[[ Supplied passage open ]]

# this aint good



## bigblackbrute (Jun 3, 2009)

well guys this what my brand new HL belt nt the 3gx bt the regular one looked like jus after two rides on it. gt my dayco xtx and almond spring in today. i will never buy another HL belt agian. hears the link to a pic of it cause i cant figure out how to post pics from myspace on hear. 








http://c1.ac-images.myspacecdn.com/images02/135/l_0c6b7e2109e94a259eaed2f60e0bfa14.jpg


----------



## DTX (Mar 24, 2010)

FYI, the Dayco XTX and the HL 3GX are supposed to be the same belt. Everything I have heard about them is good. Everything I have heard about the regular ones is bad, real bad.


----------



## bigblackbrute (Jun 3, 2009)

yea thats what i heard to bout the regular ones and i knw for a fact now that its true. i hear nothing bt good about the xtx. hope it holds up to my brand new 31s


----------



## Metal Man (Dec 17, 2008)

I fixed the pic for you.


Yeah most of use could have told you the HL belt is a wast of money. Its a total piece of **** IMO. The Dayco XTX and the HL 3GX are supposed to be better. I got a pic of a HL belt some were around here that looks about like that pic above after one ride.

Good luck with the XTX

The new


----------



## bigblackbrute (Jun 3, 2009)

thanks metla man for fixing my pic. that was the second hl belt i had the first one took one heck of a beating and went through alot of abuse guess that i jus gt lucky with the first one. the second one was 80 bucks down the drain. hope the xtx is alot better andi hear that it is


----------



## Metal Man (Dec 17, 2008)

Heres you a HL belt with 1/2 a ride on it. And i'm telling you it seen NO mud worth mentioning that day before it broke. We were trail riding when it let go. Not sure if heat got it or what happened.

Any ways there were 6 brutes in the group. All of use had stock belts except this guy. He was the only one with belt trouble that day as well. I'm not picking on HL. Its just that belt is crap!


----------



## 650Brute (Dec 18, 2008)

Zero issues outta my xtx...


----------



## bigblackbrute (Jun 3, 2009)

man that suks for him. im glad that mine made it back to the truck and didnt break on me. good to hear about ur xtx


----------

[[ Supplied passage closed ]]
[[ Task input open ]]

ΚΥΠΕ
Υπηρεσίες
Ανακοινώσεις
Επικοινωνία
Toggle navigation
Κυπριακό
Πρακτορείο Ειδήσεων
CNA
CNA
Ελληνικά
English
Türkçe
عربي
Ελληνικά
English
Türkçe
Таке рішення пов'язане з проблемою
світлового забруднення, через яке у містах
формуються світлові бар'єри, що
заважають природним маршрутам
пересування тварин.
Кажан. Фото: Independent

[[ Task input closed ]]

▶ _Task requirements_
1 > Output the stretch of the drive-belt thread from "Heres you a" through "belt is crap!", word for word.
2 > Return every line of the listing verbatim, from its first line to its last.

▶ _Exercise results_
1 >
Heres you a HL belt with 1/2 a ride on it. And i'm telling you it seen NO mud worth mentioning that day before it broke. We were trail riding when it let go. Not sure if heat got it or what happened.

Any ways there were 6 brutes in the group. All of use had stock belts except this guy. He was the only one with belt trouble that day as well. I'm not picking on HL. Its just that belt is crap!

2 >
ΚΥΠΕ
Υπηρεσίες
Ανακοινώσεις
Επικοινωνία
Toggle navigation
Κυπριακό
Πρακτορείο Ειδήσεων
CNA
CNA
Ελληνικά
English
Türkçe
عربي
Ελληνικά
English
Türkçe
Таке рішення пов'язане з проблемою
світлового забруднення, через яке у містах
формуються світлові бар'єри, що
заважають природним маршрутам
пересування тварин.
Кажан. Фото: Independent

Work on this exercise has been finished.